No! If you reverse it, it'll actually put rust back on the chain.


----------



## Boris

Greg M said:


> No! If you reverse it, it'll actually put rust back on the chain.




Good to know. See Vince you can learn something new everyday. Thanks Greg!


----------



## vincev

Old Rider ,you start on one end and Dave ,you start on the other end.Let me know when you need more vinegar and water.


----------



## vincev

Dont forget to oil the above chain when you guys are finished


----------



## krateman

I hate to mention this, since we are all exploring environmentally friendly ways to remove oil/grease from chains, but gas works great on busting this material up, especially when you use a little wire brush to help it along. I got a chain cleaned off pretty fast using this method. You can keep the gas and re-use it many times and when you are finished, strain it through a few coffee filters and you can probably use it in your weed eater or car. Maybe you can use it to burn some brush from land clearing.


----------



## vincev

Are you finished cleaning that chain yet Dave and OR??


----------



## OldRider

Almost done Vince!


----------



## silvertonguedevil

krateman said:


> I hate to mention this, since we are all exploring environmentally friendly ways to remove oil/grease from chains, but gas works great on busting this material up, especially when you use a little wire brush to help it along. I got a chain cleaned off pretty fast using this method. You can keep the gas and re-use it many times and when you are finished, strain it through a few coffee filters and you can probably use it in your weed eater or car. Maybe you can use it to burn some brush from land clearing.

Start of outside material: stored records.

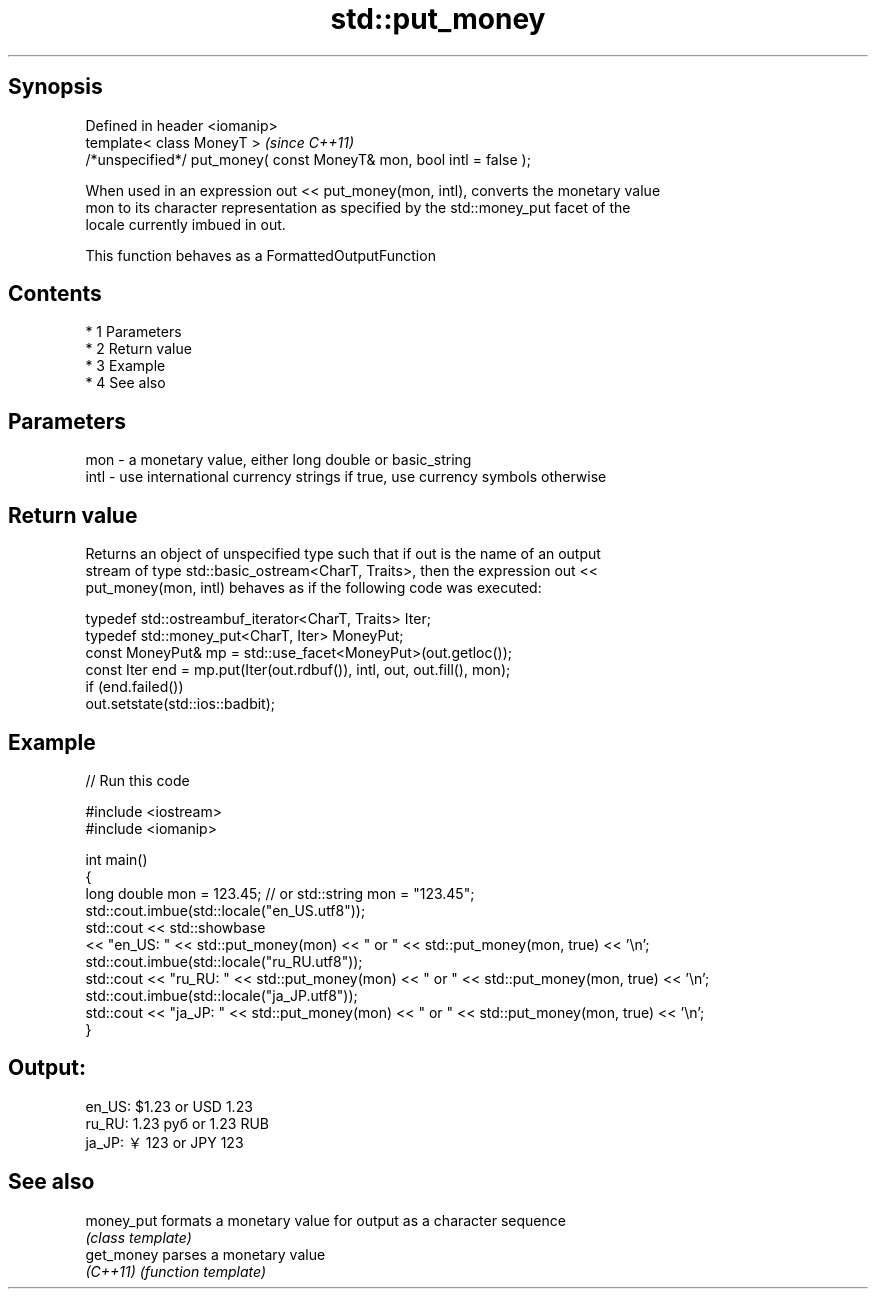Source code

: .TH std::put_money 3 "Apr 19 2014" "1.0.0" "C++ Standard Libary"
.SH Synopsis
   Defined in header <iomanip>
   template< class MoneyT >                                            \fI(since C++11)\fP
   /*unspecified*/ put_money( const MoneyT& mon, bool intl = false );

   When used in an expression out << put_money(mon, intl), converts the monetary value
   mon to its character representation as specified by the std::money_put facet of the
   locale currently imbued in out.

   This function behaves as a FormattedOutputFunction

.SH Contents

     * 1 Parameters
     * 2 Return value
     * 3 Example
     * 4 See also

.SH Parameters

   mon  - a monetary value, either long double or basic_string
   intl - use international currency strings if true, use currency symbols otherwise

.SH Return value

   Returns an object of unspecified type such that if out is the name of an output
   stream of type std::basic_ostream<CharT, Traits>, then the expression out <<
   put_money(mon, intl) behaves as if the following code was executed:

   typedef std::ostreambuf_iterator<CharT, Traits> Iter;
   typedef std::money_put<CharT, Iter> MoneyPut;
   const MoneyPut& mp = std::use_facet<MoneyPut>(out.getloc());
   const Iter end = mp.put(Iter(out.rdbuf()), intl, out, out.fill(), mon);
   if (end.failed())
   out.setstate(std::ios::badbit);

.SH Example

   
// Run this code

 #include <iostream>
 #include <iomanip>

 int main()
 {
     long double mon = 123.45; // or std::string mon = "123.45";
     std::cout.imbue(std::locale("en_US.utf8"));
     std::cout << std::showbase
               << "en_US: " << std::put_money(mon) << " or " << std::put_money(mon, true) << '\\n';
     std::cout.imbue(std::locale("ru_RU.utf8"));
     std::cout << "ru_RU: " << std::put_money(mon) << " or " << std::put_money(mon, true) << '\\n';
     std::cout.imbue(std::locale("ja_JP.utf8"));
     std::cout << "ja_JP: " << std::put_money(mon) << " or " << std::put_money(mon, true) << '\\n';
 }

.SH Output:

 en_US: $1.23 or USD  1.23
 ru_RU: 1.23 руб or 1.23 RUB
 ja_JP: ￥123 or JPY  123

.SH See also

   money_put formats a monetary value for output as a character sequence
             \fI(class template)\fP
   get_money parses a monetary value
   \fI(C++11)\fP   \fI(function template)\fP
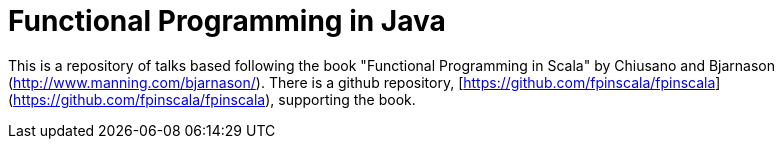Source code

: 
= Functional Programming in Java
 
This is a repository of talks based following the book "Functional Programming in Scala" by Chiusano and Bjarnason (http://www.manning.com/bjarnason/).  There is a github repository, [https://github.com/fpinscala/fpinscala](https://github.com/fpinscala/fpinscala), supporting the book.
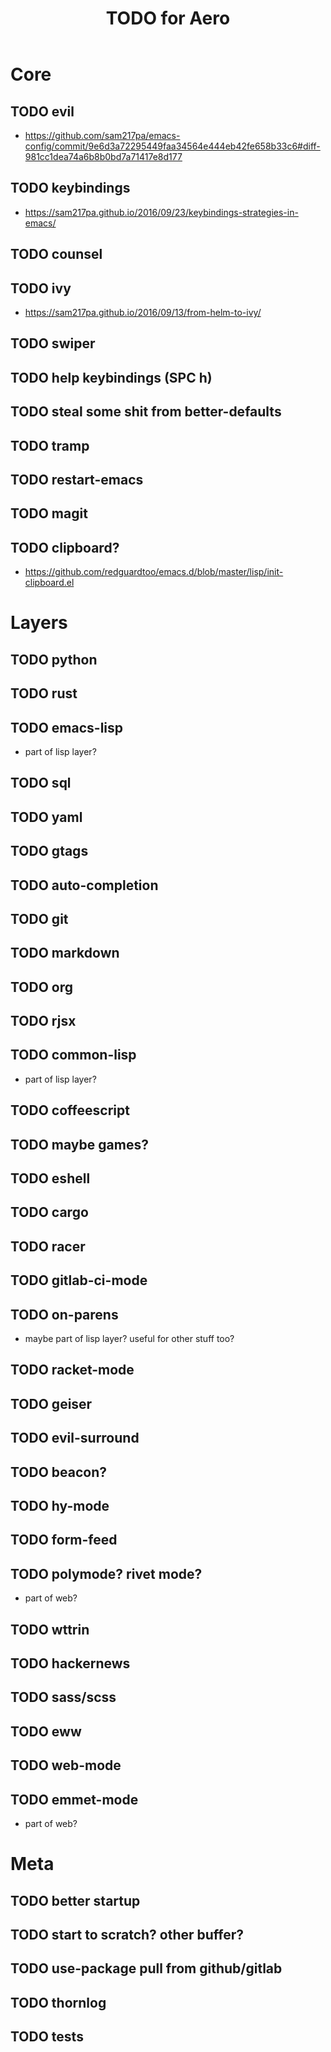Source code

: #+TITLE: TODO for Aero

* Core

** TODO evil
	 - https://github.com/sam217pa/emacs-config/commit/9e6d3a72295449faa34564e444eb42fe658b33c6#diff-981cc1dea74a6b8b0bd7a71417e8d177
** TODO keybindings
	 - https://sam217pa.github.io/2016/09/23/keybindings-strategies-in-emacs/
** TODO counsel
** TODO ivy
	 - https://sam217pa.github.io/2016/09/13/from-helm-to-ivy/
** TODO swiper
** TODO help keybindings (SPC h)
** TODO steal some shit from better-defaults
** TODO tramp
** TODO restart-emacs
** TODO magit

** TODO clipboard?
	 - https://github.com/redguardtoo/emacs.d/blob/master/lisp/init-clipboard.el
* Layers

** TODO python
** TODO rust
** TODO emacs-lisp
	 - part of lisp layer?
** TODO sql
** TODO yaml
** TODO gtags
** TODO auto-completion
** TODO git
** TODO markdown
** TODO org
** TODO rjsx
** TODO common-lisp
	 - part of lisp layer?
** TODO coffeescript
** TODO maybe games?
** TODO eshell
** TODO cargo
** TODO racer
** TODO gitlab-ci-mode
** TODO on-parens
	 - maybe part of lisp layer? useful for other stuff too?
** TODO racket-mode
** TODO geiser
** TODO evil-surround
** TODO beacon?
** TODO hy-mode
** TODO form-feed
** TODO polymode? rivet mode?
	 - part of web?
** TODO wttrin
** TODO hackernews
** TODO sass/scss
** TODO eww
** TODO web-mode
** TODO emmet-mode
	 - part of web?

* Meta

** TODO better startup
** TODO start to scratch? other buffer?
** TODO use-package pull from github/gitlab
** TODO thornlog
** TODO tests
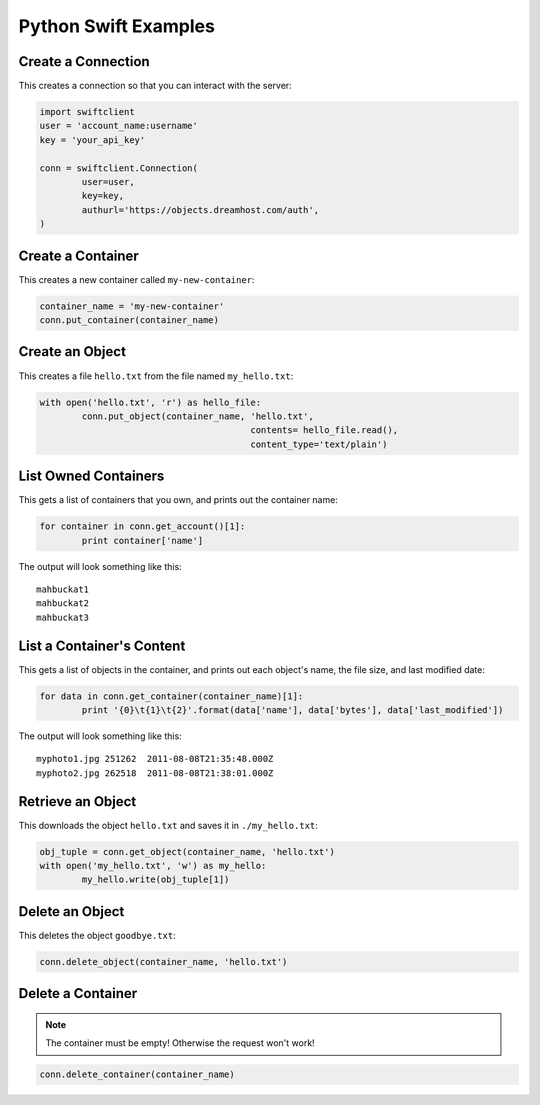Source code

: .. _python_swift:

=====================
Python Swift Examples
=====================

Create a Connection
===================

This creates a connection so that you can interact with the server:

.. code-block:: python

	import swiftclient
	user = 'account_name:username'
	key = 'your_api_key'

	conn = swiftclient.Connection(
		user=user,
		key=key,
		authurl='https://objects.dreamhost.com/auth',
	)


Create a Container
==================

This creates a new container called ``my-new-container``:

.. code-block:: python

	container_name = 'my-new-container'
	conn.put_container(container_name)


Create an Object
================

This creates a file ``hello.txt`` from the file named ``my_hello.txt``:

.. code-block:: python

	with open('hello.txt', 'r') as hello_file:
		conn.put_object(container_name, 'hello.txt',
						contents= hello_file.read(),
						content_type='text/plain')


List Owned Containers
=====================

This gets a list of containers that you own, and prints out the container name:

.. code-block:: python

	for container in conn.get_account()[1]:
		print container['name']

The output will look something like this::

   mahbuckat1
   mahbuckat2
   mahbuckat3

List a Container's Content
==========================

This gets a list of objects in the container, and prints out each
object's name, the file size, and last modified date:

.. code-block:: python

	for data in conn.get_container(container_name)[1]:
		print '{0}\t{1}\t{2}'.format(data['name'], data['bytes'], data['last_modified'])

The output will look something like this::

   myphoto1.jpg	251262	2011-08-08T21:35:48.000Z
   myphoto2.jpg	262518	2011-08-08T21:38:01.000Z


Retrieve an Object
==================

This downloads the object ``hello.txt`` and saves it in
``./my_hello.txt``:

.. code-block:: python

	obj_tuple = conn.get_object(container_name, 'hello.txt')
	with open('my_hello.txt', 'w') as my_hello:
		my_hello.write(obj_tuple[1])


Delete an Object
================

This deletes the object ``goodbye.txt``:

.. code-block:: python

	conn.delete_object(container_name, 'hello.txt')

Delete a Container
==================

.. note::

   The container must be empty! Otherwise the request won't work!

.. code-block:: python

	conn.delete_container(container_name)

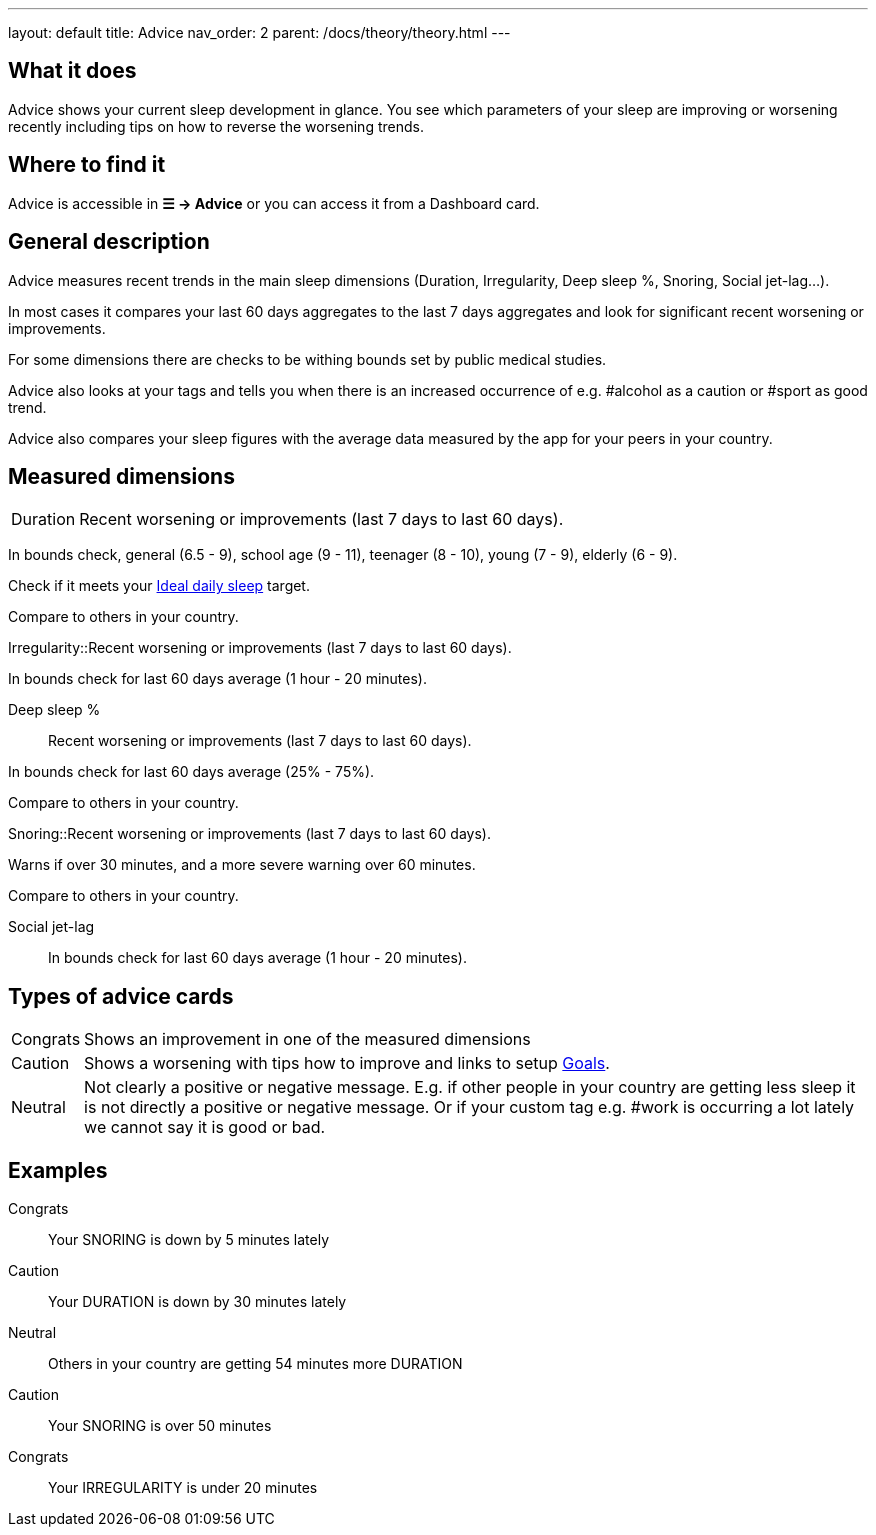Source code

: ---
layout: default
title: Advice
nav_order: 2
parent: /docs/theory/theory.html
---

:toc:


== What it does

Advice shows your current sleep development in glance. You see which parameters of your sleep are improving or worsening recently including tips on how to reverse the worsening trends.

== Where to find it

Advice is accessible in *☰ -> Advice* or you can access it from a Dashboard card.

== General description

Advice measures recent trends in the main sleep dimensions (Duration, Irregularity, Deep sleep %, Snoring, Social jet-lag...).

In most cases it compares your last 60 days aggregates to the last 7 days aggregates and look for significant recent worsening or improvements.

For some dimensions there are checks to be withing bounds set by public medical studies.

Advice also looks at your tags and tells you when there is an increased occurrence of e.g. #alcohol as a caution or #sport as good trend.

Advice also compares your sleep figures with the average data measured by the app for your peers in your country.

== Measured dimensions

[horizontal]
Duration:: Recent worsening or improvements (last 7 days to last 60 days).

In bounds check, general (6.5 - 9), school age (9 - 11), teenager (8 - 10), young (7 - 9), elderly (6 - 9).

Check if it meets your link:/docs/ideal_daily_sleep.html[Ideal daily sleep] target.

Compare to others in your country.

Irregularity::Recent worsening or improvements (last 7 days to last 60 days).

In bounds check for last 60 days average (1 hour - 20 minutes).

Deep sleep %:: Recent worsening or improvements (last 7 days to last 60 days).

In bounds check for last 60 days average (25% - 75%).

Compare to others in your country.

Snoring::Recent worsening or improvements (last 7 days to last 60 days).

Warns if over 30 minutes, and a more severe warning over 60 minutes.

Compare to others in your country.

Social jet-lag:: In bounds check for last 60 days average (1 hour - 20 minutes).


== Types of advice cards

[horizontal]
Congrats:: Shows an improvement in one of the measured dimensions
Caution:: Shows a worsening with tips how to improve and links to setup link:/docs/sleep_advanced/goals.html[Goals].
Neutral:: Not clearly a positive or negative message. E.g. if other people in your country are getting less sleep it is not directly a positive or negative message. Or if your custom tag e.g. #work is occurring a lot lately we cannot say it is good or bad.


== Examples

Congrats:: Your SNORING is down by 5 minutes lately
Caution:: Your DURATION is down by 30 minutes lately
Neutral:: Others in your country are getting 54 minutes more DURATION
Caution:: Your SNORING is over 50 minutes
Congrats:: Your IRREGULARITY is under 20 minutes
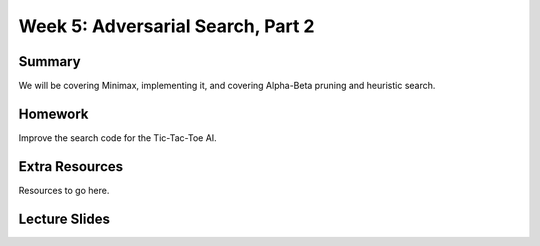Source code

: Week 5: Adversarial Search, Part 2
==================================

Summary
-------

We will be covering Minimax, implementing it, and covering Alpha-Beta pruning and heuristic search.

Homework
--------

Improve the search code for the Tic-Tac-Toe AI.

Extra Resources
---------------

Resources to go here.

Lecture Slides
--------------

.. raw:: html

    <iframe src="https://docs.google.com/presentation/d/1z48I0uVkhp8yTYlnin6H8uvYxdLaINgcgVBUM4QOyNE/embed?start=false&loop=false&delayms=60000" frameborder="0" width="480" height="299" allowfullscreen="true" mozallowfullscreen="true" webkitallowfullscreen="true"></iframe>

I've always heard that gas works pretty good. I know using gasoline as a cleaning solution is frowned upon but if it works.....


----------



## ccmerz

Here is a chain I restored using an 8" brass coated steel wire wheel (fine) fitted to my 3200 rpm electric bench mount grinder.  From rust to "new".  No liquids involved.  Elapsed time : 15 minutes.


----------



## reeviint

I got lazy and just ordered a pound box of oxalic acid off ebay, rather than run around to stores looking for a retailer who handles it. With the usual mixture being about 2 tablespoons per gallon of warm water.


----------